La Cour supérieure a tranché contre le Ministère le 21 avril dernier, et Québec a 30 jours pour décider s'il interjetera appel de la décision, a rappelé l'attachée de presse.

Autres problèmes au ministère

Le verdict de la Cour supérieure n'est que le dernier d'une série de problèmes lancinants qui affectent le ministère de l'Immigration, de la Diversité et de l'Inclusion.

La mise en place d'une direction générale de la « transformation et des technologies de l'information », où a été nommée Odette Guertin, la conjointe du sous-ministre, Robert Baril, fait grincer des dents du côté des employés, même si cette nomination a été entérinée par un trio comptant deux personnes en provenance de l'extérieur du ministère.

L'an dernier, le Ministère a envoyé un cadre avec toute sa famille à Mexico, essentiellement pour fermer le bureau. Depuis des mois, le bureau mexicain ne reçoit plus de nouvelles demandes, il s'agissait donc de vider les classeurs.
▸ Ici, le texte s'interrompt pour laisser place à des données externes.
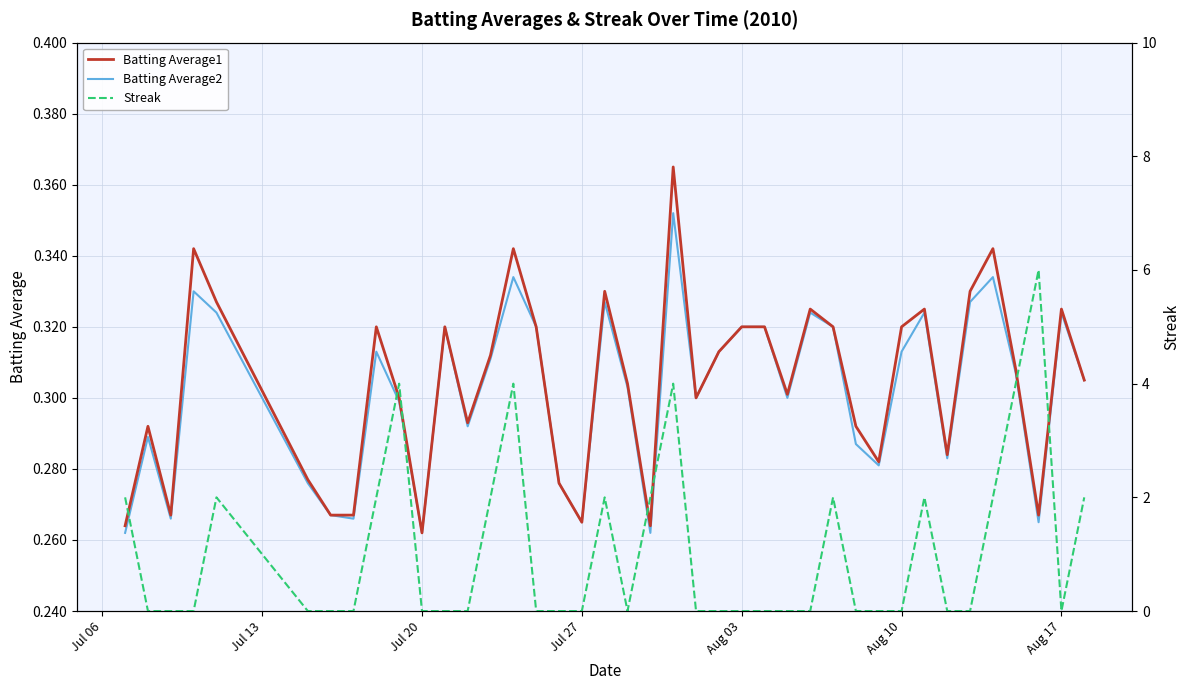

True or false: Batting Average2 and Batting Average1 intersect in this chart.

False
Ghislain Beaudin et sa famille ne rentreront pourtant au Québec que cet été.  De plus, un autre cadre a été nommé pour le bureau de l'immigration à Paris, qui ne compte que quatre employés.

Plus fondamentalement, la décision du Ministère de confier à des techniciens la réception des dossiers pour les demandes d'immigration de travailleurs qualifiés cause un malaise. Ces derniers ont le mandat de réexpédier le dossier à l'expéditeur comme étant incomplet, dès qu'il manque une pièce, aussi secondaire soit-elle. Mme Paradis convient que la somme versée pour l'ouverture des dossiers - de 800 à 900 $ par personne - n'est pas remboursée au requérant.